Sounds like a good job for all that AI power that is being used for BS. I wonder if we could all crowd source a driver, 100s of claude and google gemini subscriptions working towards breaking the standard and releasing 100s of different implementations that does the same.

therein 3 days ago | parent [-]

Yeah right, 100s of Claude and Gemini subscriptions towards breaking the standard... That's how things are done. Not just one guy with a good reverse engineering skillset.

What if you crowd sourced not 100s but 1000s of Claude subscriptions. That's where the power is. You just give them a task and they just finish it for you. That's how things are done now.

Hard problem? Throw 50000s Claude subscriptions and it will kneel in front of you. Unstoppable. 50000s Claude subscriptions not enough, throw 10000000 subscriptions at it and problem solved. That's how it all works, we know this is the way to do things. Everybody knows you take a problem and throw more Claudes at it and that's it.

For example, we can do anything we want, we just need more Claude subscriptions. I couldn't do something the other day, the problem is I didn't have enough Claudes.

We just need an order of magnitude more Claude subscriptions to figure out cold fusion and unify general relativity with quantum interpretation of the world. Can you imagine what 10E10 Claude subscriptions would do with that problem? Problem stands no chance.

It is so annoying people think this is future, that this is analysis. Despicable.

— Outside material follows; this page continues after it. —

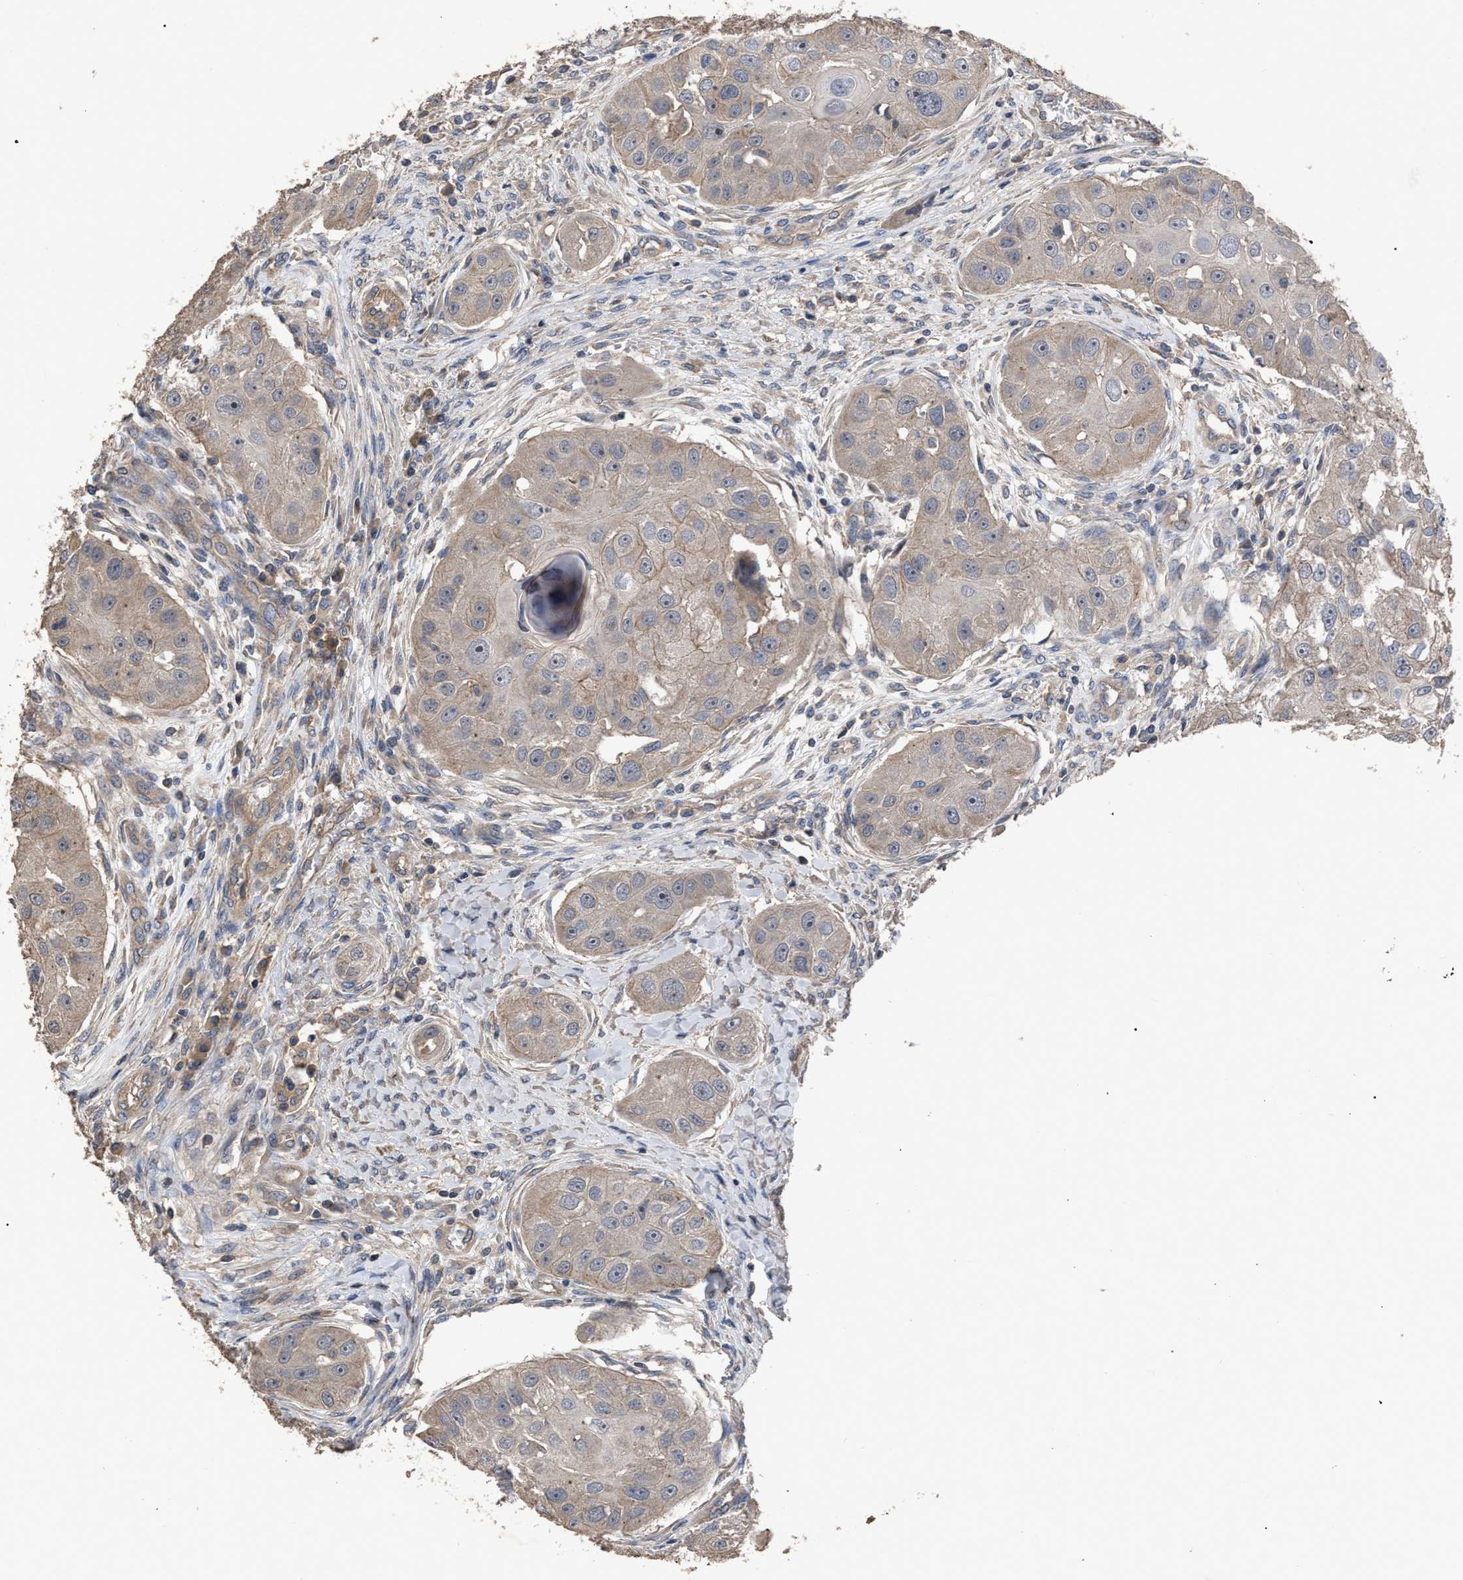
{"staining": {"intensity": "weak", "quantity": ">75%", "location": "cytoplasmic/membranous"}, "tissue": "head and neck cancer", "cell_type": "Tumor cells", "image_type": "cancer", "snomed": [{"axis": "morphology", "description": "Normal tissue, NOS"}, {"axis": "morphology", "description": "Squamous cell carcinoma, NOS"}, {"axis": "topography", "description": "Skeletal muscle"}, {"axis": "topography", "description": "Head-Neck"}], "caption": "Head and neck cancer (squamous cell carcinoma) tissue demonstrates weak cytoplasmic/membranous staining in approximately >75% of tumor cells, visualized by immunohistochemistry.", "gene": "BTN2A1", "patient": {"sex": "male", "age": 51}}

charcircuit 3 days ago | parent | next [-]

I think you misread the comment. Each person's AI agent breaks the standard once. He was not claiming they would work together. And even if he the act of translating and understanding large sums of text (binary data) seems easier to divide and concor than open ended problems like cold fusion or unifying quantum physics and general relativity.

Ayesh 2 days ago | parent | prev | next [-]

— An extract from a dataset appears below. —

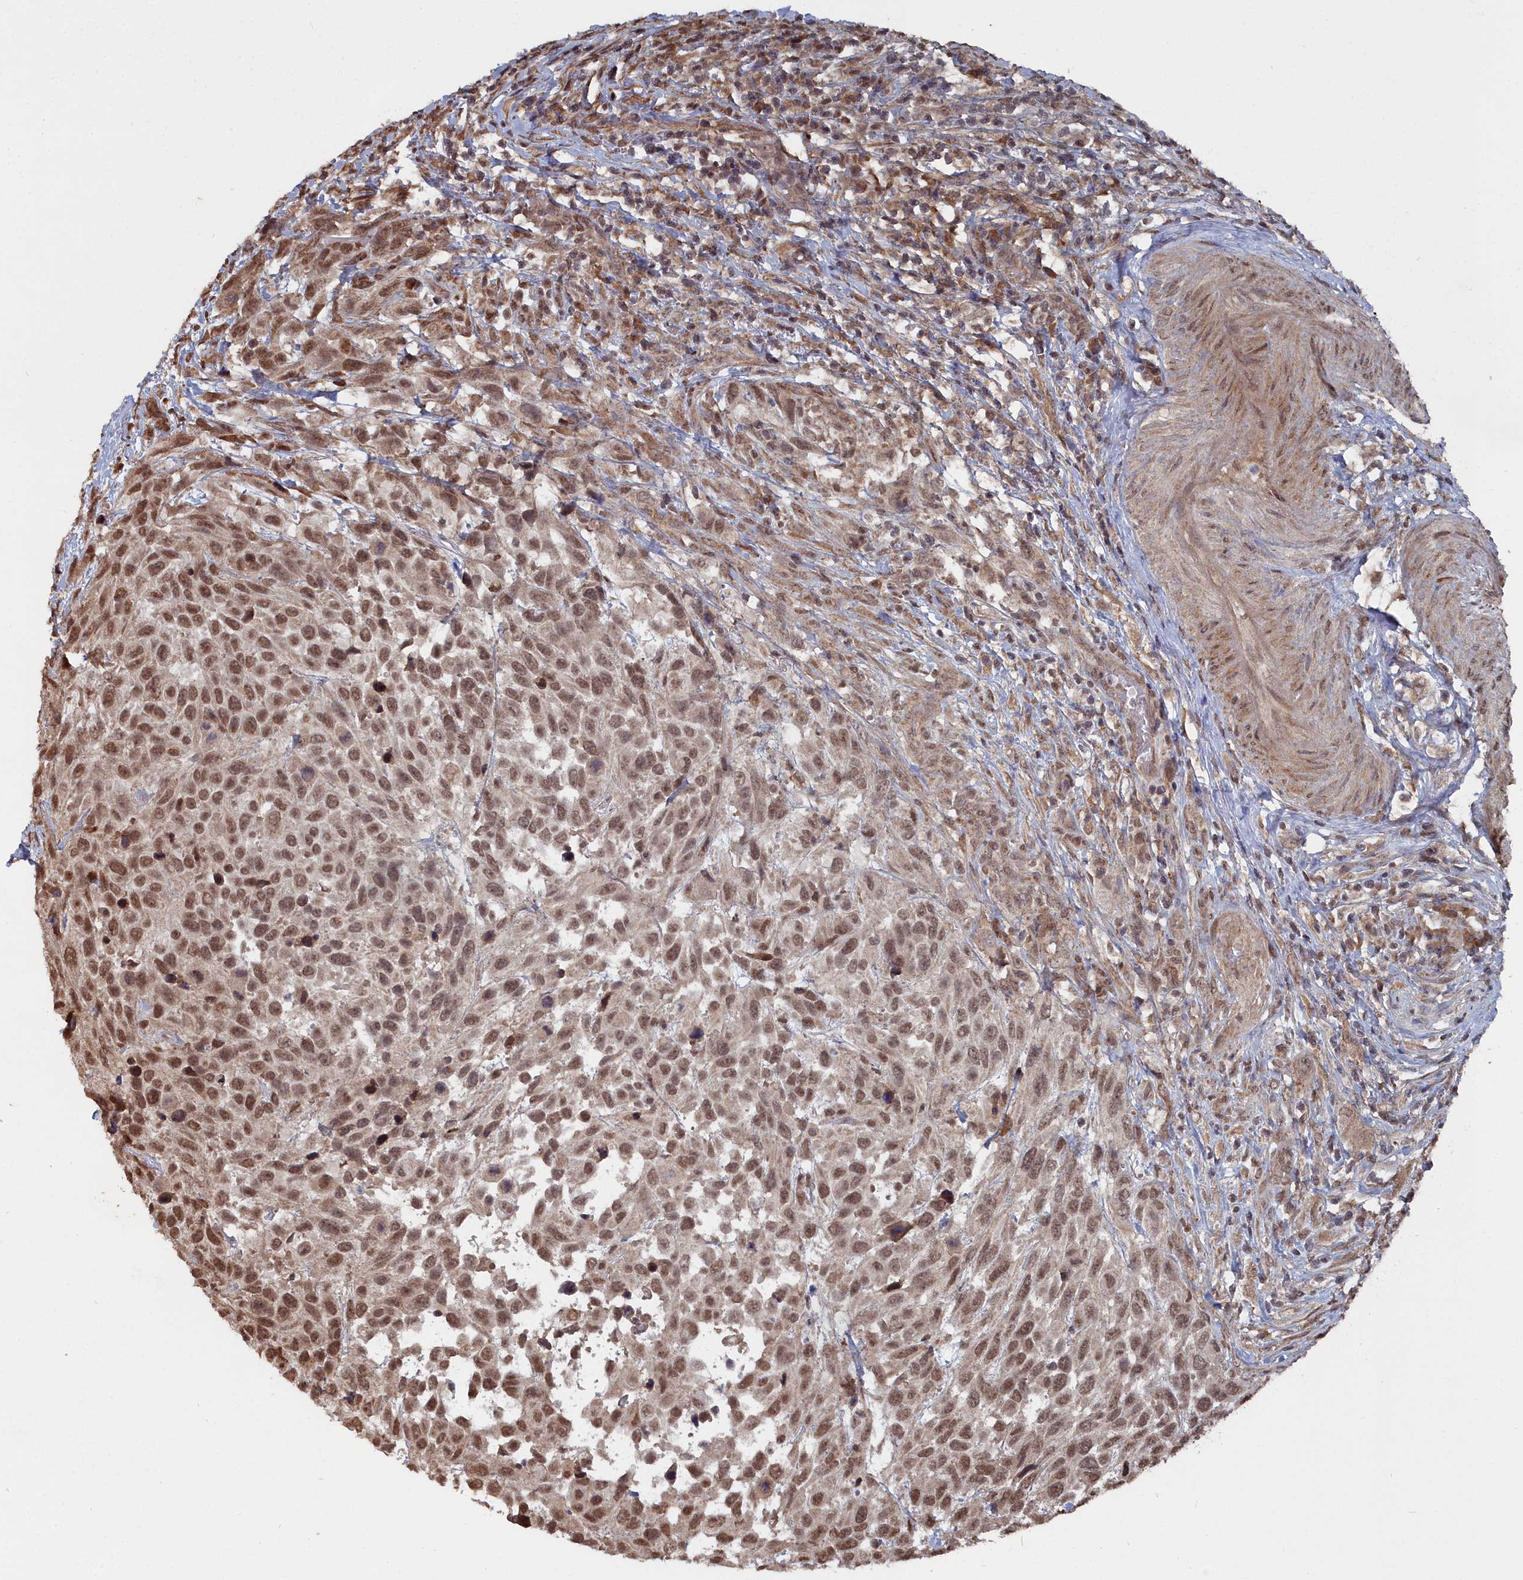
{"staining": {"intensity": "moderate", "quantity": ">75%", "location": "nuclear"}, "tissue": "urothelial cancer", "cell_type": "Tumor cells", "image_type": "cancer", "snomed": [{"axis": "morphology", "description": "Urothelial carcinoma, High grade"}, {"axis": "topography", "description": "Urinary bladder"}], "caption": "This is a histology image of IHC staining of urothelial cancer, which shows moderate staining in the nuclear of tumor cells.", "gene": "CCNP", "patient": {"sex": "female", "age": 70}}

I know that HN replies must carry some substance, unlike majority of Reddit comments. But I wanted to say that this comment read line a poem to me.

anthk 3 days ago | parent | prev | next [-]

What would you expect from z'ers growing up under closed magical shells doing everything for themselves (smartphone and tablet OSes) and later being utterly lost with the basics of IT.

conartist6 3 days ago | parent | prev | next [-]

Wow, full on delusional about how engineering work scales. Can't save everyone from themselves...

cubefox 3 days ago | parent | prev [-]

Great, now my face hurts from laughing.